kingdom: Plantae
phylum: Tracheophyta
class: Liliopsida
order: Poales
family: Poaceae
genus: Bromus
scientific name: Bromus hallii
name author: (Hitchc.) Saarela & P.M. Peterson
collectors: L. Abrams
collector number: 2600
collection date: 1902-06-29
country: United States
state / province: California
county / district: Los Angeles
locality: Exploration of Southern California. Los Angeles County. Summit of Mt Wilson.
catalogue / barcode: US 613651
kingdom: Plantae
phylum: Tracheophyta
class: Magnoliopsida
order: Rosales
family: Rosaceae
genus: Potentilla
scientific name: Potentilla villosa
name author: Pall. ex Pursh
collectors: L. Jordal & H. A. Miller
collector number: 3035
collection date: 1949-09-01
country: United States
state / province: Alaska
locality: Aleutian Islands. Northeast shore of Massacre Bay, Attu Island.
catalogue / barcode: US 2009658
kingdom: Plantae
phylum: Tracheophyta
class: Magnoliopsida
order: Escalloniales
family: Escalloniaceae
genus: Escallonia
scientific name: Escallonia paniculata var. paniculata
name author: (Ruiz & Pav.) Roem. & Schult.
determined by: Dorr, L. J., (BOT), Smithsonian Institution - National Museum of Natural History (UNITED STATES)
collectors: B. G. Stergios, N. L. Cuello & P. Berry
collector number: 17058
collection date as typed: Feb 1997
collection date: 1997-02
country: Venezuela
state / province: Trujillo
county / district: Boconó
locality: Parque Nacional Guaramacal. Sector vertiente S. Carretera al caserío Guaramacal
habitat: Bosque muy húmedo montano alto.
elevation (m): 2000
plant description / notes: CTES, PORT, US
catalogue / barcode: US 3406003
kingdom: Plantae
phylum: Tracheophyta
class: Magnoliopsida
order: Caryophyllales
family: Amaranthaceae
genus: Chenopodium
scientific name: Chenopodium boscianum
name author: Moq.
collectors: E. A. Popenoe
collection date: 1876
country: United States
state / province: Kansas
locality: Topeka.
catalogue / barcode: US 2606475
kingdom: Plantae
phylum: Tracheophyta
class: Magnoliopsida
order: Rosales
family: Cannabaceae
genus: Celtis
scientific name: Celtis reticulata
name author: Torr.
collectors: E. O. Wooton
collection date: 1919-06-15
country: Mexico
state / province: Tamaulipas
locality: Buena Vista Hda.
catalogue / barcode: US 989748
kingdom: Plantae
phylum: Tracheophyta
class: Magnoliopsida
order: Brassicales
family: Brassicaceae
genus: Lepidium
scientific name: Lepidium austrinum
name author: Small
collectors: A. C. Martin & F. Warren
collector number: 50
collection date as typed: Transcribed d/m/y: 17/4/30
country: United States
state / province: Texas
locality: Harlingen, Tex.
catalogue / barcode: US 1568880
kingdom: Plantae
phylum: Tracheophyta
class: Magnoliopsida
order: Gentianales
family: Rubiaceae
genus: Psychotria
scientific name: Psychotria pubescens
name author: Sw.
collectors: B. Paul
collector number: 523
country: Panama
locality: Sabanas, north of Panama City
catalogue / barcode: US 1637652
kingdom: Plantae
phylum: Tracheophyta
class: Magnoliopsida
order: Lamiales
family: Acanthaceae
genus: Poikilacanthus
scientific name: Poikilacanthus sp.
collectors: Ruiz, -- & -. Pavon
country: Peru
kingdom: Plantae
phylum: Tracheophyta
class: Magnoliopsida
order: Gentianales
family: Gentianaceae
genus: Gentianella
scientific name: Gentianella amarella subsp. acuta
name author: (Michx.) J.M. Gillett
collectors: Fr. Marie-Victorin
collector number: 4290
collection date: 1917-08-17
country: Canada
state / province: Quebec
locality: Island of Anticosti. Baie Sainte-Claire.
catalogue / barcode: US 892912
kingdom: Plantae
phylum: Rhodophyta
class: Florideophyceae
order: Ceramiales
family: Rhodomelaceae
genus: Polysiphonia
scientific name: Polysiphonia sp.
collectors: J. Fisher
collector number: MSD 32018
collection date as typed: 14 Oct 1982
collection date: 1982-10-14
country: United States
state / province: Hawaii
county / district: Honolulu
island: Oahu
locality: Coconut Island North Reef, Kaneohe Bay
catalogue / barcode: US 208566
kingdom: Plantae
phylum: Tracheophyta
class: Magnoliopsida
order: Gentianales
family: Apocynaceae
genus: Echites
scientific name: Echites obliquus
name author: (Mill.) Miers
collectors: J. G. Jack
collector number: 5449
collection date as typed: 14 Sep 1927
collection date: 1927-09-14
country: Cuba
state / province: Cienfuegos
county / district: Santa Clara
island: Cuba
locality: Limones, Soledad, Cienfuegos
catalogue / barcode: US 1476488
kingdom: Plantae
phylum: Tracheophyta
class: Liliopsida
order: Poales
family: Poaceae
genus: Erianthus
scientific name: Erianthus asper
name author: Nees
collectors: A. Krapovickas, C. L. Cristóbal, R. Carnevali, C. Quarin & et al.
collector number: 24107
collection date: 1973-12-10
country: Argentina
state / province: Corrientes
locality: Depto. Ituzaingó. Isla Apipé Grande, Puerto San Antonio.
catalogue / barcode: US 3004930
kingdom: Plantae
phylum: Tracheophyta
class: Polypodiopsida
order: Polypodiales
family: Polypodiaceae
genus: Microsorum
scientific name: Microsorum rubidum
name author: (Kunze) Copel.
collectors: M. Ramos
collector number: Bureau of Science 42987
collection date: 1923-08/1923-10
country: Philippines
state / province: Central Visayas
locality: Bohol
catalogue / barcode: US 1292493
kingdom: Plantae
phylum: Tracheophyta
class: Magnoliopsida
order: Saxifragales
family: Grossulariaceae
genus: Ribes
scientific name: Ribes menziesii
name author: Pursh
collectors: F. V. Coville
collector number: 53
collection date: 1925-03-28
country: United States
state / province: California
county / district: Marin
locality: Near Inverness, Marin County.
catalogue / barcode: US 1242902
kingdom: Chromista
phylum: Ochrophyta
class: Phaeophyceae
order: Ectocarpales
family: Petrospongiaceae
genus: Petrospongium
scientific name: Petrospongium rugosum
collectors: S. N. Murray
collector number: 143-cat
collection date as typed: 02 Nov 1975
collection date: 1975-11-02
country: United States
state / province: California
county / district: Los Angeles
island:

* * *

[What the task requires] Reproduce verbatim the lines of the entries from the line containing "order: Saxifragales" up to and including the line containing "order: Ectocarpales".

[Written reply]
order: Saxifragales
family: Grossulariaceae
genus: Ribes
scientific name: Ribes menziesii
name author: Pursh
collectors: F. V. Coville
collector number: 53
collection date: 1925-03-28
country: United States
state / province: California
county / district: Marin
locality: Near Inverness, Marin County.
catalogue / barcode: US 1242902
kingdom: Chromista
phylum: Ochrophyta
class: Phaeophyceae
order: Ectocarpales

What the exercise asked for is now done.